Conditional-Like Execution and Masking¶

This section shows you how DALI arithmetic expressions can be used to achieve conditional-like application of augmentations and be used for some of the masking operations.

Conditional Results¶

Create a pipeline that will use DALI arithmetic expressions to conditionally augment images.
Since DALI does not support conditional or partial execution, we have to emulate this behavior by multiplexing.

For example, all transforms are applied to all inputs, but only the result of one of them is propagated to the output and others are rejected based on some condition.

Note: All possible inputs to our multiplexing operation will still be calculated by DALI.

Imports¶

Here are the necessary imports.

[1]:

from nvidia.dali.pipeline import Pipeline
import nvidia.dali.ops as ops
import nvidia.dali.fn as fn
import nvidia.dali.types as types
from nvidia.dali.types import Constant

Explicitly Used Operators¶

The pipeline will use readers.file to provide the input images. We also need the decoders.image to decode the loaded images.
We will use coin_flip as a source for the random conditions and cast the result to bool, so it will work with the type promotion rules.
As an example augmentation, we will apply the brightness_contrast operator. The select parameters are extreme, so it will clearly show in the output.

Graph with Custom Augmentation¶

Start with typical load and decode approach.
Apply the augmentation and keep the handles to both tensors, not augmented imgs and augmented imgs_adjusted.
Cast the condition, output of coin_flip, to bool.

The Multiplexing Operation¶

Calculate the output out that is an equivalent to the following:

for idx in range(batch_size):
    if condition[idx]:
        out[idx] = imgs_adjusted[idx]
    else:
        out[idx] = imgs[idx]

Transform the condition to an arithmetic expression:

out = condition * imgs_adjusted + (not condition) * imgs

When the condition is True we multiply the imgs_adjusted by the True value (thus keeping it).
When it is False the multiplication yields 0.
Multiplying some numerical type by boolean keeps the numerical type.

To implement the else branch, we need to negate the condition and perform a similar multiplication operation, and add them together.

As the result of to Python operator limitations, negating the boolean condition is implemented as a bitwise xor operation with boolean constant True.

To visualize the results, we return the output of the multiplexing operation, the original images, and coin_flip values.

[2]:

pipe = Pipeline(batch_size=5, num_threads=1, device_id=0)
with pipe:
    input_buf, _ = fn.readers.file(
        device="cpu", file_root="../../data/images", file_list="../../data/images/file_list.txt")

### Information provided
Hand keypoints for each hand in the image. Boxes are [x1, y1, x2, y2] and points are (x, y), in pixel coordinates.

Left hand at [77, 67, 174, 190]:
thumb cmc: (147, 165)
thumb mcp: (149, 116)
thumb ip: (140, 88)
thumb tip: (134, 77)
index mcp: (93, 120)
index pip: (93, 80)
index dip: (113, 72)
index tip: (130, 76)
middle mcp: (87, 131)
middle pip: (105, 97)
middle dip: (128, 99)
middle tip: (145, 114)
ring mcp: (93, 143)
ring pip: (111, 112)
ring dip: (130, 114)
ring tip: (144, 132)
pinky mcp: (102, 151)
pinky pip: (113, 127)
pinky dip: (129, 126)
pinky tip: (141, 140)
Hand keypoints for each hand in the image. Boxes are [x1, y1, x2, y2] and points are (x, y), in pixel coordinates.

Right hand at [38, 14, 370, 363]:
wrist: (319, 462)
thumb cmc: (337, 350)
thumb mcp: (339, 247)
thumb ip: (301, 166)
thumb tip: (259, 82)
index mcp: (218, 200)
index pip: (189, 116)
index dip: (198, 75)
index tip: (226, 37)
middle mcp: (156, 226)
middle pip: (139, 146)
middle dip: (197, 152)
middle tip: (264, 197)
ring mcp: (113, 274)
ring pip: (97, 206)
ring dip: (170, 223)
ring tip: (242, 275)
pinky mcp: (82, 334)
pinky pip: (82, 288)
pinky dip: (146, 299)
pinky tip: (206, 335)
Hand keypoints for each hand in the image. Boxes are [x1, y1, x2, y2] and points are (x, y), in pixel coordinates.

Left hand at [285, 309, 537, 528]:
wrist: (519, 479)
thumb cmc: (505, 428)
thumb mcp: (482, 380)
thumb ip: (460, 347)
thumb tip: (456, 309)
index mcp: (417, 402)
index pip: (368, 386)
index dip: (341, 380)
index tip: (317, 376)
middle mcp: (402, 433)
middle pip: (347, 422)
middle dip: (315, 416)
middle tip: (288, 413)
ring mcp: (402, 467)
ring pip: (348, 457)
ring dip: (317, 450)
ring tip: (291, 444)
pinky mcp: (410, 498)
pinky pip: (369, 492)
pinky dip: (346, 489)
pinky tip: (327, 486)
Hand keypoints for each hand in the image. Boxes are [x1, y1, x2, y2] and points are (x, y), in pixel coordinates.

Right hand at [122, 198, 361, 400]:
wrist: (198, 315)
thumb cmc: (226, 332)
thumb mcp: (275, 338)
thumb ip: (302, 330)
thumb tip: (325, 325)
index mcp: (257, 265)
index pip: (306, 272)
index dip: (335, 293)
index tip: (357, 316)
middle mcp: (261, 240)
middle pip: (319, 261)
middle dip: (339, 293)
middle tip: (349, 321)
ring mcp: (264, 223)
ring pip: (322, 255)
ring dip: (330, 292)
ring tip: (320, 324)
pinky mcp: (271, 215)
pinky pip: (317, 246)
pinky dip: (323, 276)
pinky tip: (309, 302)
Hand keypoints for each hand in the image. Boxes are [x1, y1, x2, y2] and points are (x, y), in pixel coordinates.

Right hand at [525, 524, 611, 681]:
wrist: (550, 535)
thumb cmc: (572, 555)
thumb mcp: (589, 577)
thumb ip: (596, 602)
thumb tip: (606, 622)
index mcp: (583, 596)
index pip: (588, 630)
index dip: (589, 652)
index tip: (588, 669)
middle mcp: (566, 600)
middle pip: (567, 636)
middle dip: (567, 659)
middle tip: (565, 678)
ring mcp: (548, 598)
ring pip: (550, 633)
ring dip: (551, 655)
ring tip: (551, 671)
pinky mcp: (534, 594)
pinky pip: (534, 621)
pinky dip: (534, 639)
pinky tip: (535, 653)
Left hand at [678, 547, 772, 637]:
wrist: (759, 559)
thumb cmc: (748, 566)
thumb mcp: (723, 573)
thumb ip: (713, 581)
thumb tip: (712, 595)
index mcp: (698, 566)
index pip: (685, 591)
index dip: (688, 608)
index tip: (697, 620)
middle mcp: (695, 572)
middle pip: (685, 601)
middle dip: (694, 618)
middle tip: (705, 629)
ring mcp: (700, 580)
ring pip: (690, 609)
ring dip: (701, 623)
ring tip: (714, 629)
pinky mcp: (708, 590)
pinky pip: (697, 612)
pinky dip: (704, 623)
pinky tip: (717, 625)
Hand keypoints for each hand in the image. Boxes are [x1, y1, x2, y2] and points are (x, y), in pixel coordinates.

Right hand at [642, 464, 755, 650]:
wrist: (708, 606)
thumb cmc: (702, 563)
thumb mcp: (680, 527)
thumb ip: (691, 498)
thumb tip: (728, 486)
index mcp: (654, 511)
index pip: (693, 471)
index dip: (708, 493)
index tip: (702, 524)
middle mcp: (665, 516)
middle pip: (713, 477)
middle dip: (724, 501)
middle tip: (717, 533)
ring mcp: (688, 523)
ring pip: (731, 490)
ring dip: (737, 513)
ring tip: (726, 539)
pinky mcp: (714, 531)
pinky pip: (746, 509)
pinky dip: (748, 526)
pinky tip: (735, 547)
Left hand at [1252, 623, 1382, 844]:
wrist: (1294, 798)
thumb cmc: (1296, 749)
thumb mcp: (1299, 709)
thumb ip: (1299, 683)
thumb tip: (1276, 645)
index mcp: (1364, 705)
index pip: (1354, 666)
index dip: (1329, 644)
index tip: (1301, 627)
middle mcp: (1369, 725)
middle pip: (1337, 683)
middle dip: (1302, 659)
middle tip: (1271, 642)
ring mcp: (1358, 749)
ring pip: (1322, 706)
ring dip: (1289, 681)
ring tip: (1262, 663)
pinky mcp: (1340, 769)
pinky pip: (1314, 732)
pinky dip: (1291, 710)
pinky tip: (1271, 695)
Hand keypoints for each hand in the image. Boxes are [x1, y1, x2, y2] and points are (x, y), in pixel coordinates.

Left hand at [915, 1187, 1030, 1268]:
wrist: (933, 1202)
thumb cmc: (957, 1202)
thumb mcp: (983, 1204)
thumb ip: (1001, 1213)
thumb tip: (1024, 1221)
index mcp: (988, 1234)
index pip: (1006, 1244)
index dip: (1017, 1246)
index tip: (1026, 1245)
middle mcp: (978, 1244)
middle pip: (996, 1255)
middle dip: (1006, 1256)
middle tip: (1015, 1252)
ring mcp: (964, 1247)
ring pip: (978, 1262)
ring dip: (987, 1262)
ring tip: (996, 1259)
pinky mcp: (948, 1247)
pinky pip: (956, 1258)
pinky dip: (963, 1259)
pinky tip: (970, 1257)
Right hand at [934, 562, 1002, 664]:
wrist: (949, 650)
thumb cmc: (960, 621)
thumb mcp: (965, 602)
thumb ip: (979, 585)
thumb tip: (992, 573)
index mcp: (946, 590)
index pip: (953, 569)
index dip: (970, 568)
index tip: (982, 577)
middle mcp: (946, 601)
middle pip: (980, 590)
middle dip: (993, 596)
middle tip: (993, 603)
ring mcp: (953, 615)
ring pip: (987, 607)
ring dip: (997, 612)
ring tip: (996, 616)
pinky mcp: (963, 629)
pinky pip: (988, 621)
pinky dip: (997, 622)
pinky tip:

### What to do
1. Using the DALI text on conditional-like execution, decide whether each statement agrees with it. Give yes or no for each and quote the deciding words.
(a) DALI can run an operator on only part of its inputs.
(b) Inputs to the multiplexing operation that are not propagated to the output are still calculated.
(c) The boolean condition is negated with a bitwise xor against the constant True.
2. Supply the continuation of the DALI text on conditional-like execution, beginning after its last line.

### Results for the exercise
1.
(a) No: "Since DALI does not support conditional or partial execution, we have to emulate this behavior by multiplexing."
(b) Yes: "All possible inputs to our multiplexing operation will still be calculated by DALI."
(c) Yes: "negating the boolean condition is implemented as a bitwise xor operation with boolean constant True."

2.
    imgs = fn.decoders.image(input_buf, device="cpu", output_type=types.RGB)
    imgs_adjusted = fn.brightness_contrast(imgs, brightness=3, contrast=1.5)
    condition = fn.random.coin_flip(dtype=types.DALIDataType.BOOL)
    neg_condition = condition ^ True
    out = condition * imgs_adjusted + neg_condition * imgs

    pipe.set_outputs(out, imgs, condition)

Multiplexing as a Helper Function¶

To clean things up, we can wrap the multiplexing operation in the mux helper function.

Note: The inputs to mux need to allow for the specified element-wise expression. In our case, the condition is a batch of tensors that represent scalars, and that the corresponding elements of the True and False cases have matching shapes.

[3]:

def mux(condition, true_case, false_case):
    neg_condition = condition ^ True
    return condition * true_case + neg_condition * false_case

pipe = Pipeline(batch_size=5, num_threads=1, device_id=0)
with pipe:
    input_buf, _ = fn.readers.file(
        device="cpu", file_root="../../data/images", file_list="../../data/images/file_list.txt")
    imgs = fn.decoders.image(input_buf, device="cpu", output_type=types.RGB)
    imgs_adjusted = fn.brightness_contrast(imgs, brightness=3, contrast=1.5)
    condition = fn.random.coin_flip(dtype=types.DALIDataType.BOOL)
    out = mux(condition, imgs_adjusted, imgs)

    pipe.set_outputs(out, imgs, condition)

Running the Pipeline¶

Create an instance of the pipeline and build it.

A batch_size = 5 was used, so we can observe that some of the output images are augmented and some are not.

[4]:

pipe.build()

We will use a simple helper function to show the images.

It takes the three outputs from the pipeline, the output of multiplexing is placed in left column, and the original images in the right, and it assigns proper captions.

[5]:

import matplotlib.pyplot as plt
import numpy as np

def display(augmented, reference, flip_value = None, cpu = True):
    data_idx = 0
    fig, axes = plt.subplots(len(augmented), 2, figsize=(15, 15))
    for i in range(len(augmented)):
        img = augmented.at(i) if cpu else augmented.as_cpu().at(i)
        ref = reference.at(i) if cpu else reference.as_cpu().at(i)
        if flip_value:
            val = flip_value.at(i) if cpu else flip_value.as_cpu().at(i)
        else:
            val = True
        axes[i, 0].imshow(np.squeeze(img))
        axes[i, 1].imshow(np.squeeze(ref))
        axes[i, 0].axis('off')
        axes[i, 1].axis('off')
        axes[i, 0].set_title("Image was augmented" if val else "Image was not augmented")
        axes[i, 1].set_title("Original image")

Run and display the results.

You can play this cell several times to see the result for different images.

[6]:

(output, reference, flip_val) = pipe.run()
display(output, reference, flip_val)

../../../_images/examples_general_expressions_expr_conditional_and_masking_13_0.svg

Generating Masks with Comparisons and Bitwise Operations¶

We can extend the pipeline by using some more complex logical conditions. We will use comparison operators to build masks that represent regions where the image has low and high pixel intensities.

We will use bitwise OR operation to build a mask that represents the union of this regions. The values in the mask are boolean, so the bitwise |, & ^ operations can be used like their logical counterparts.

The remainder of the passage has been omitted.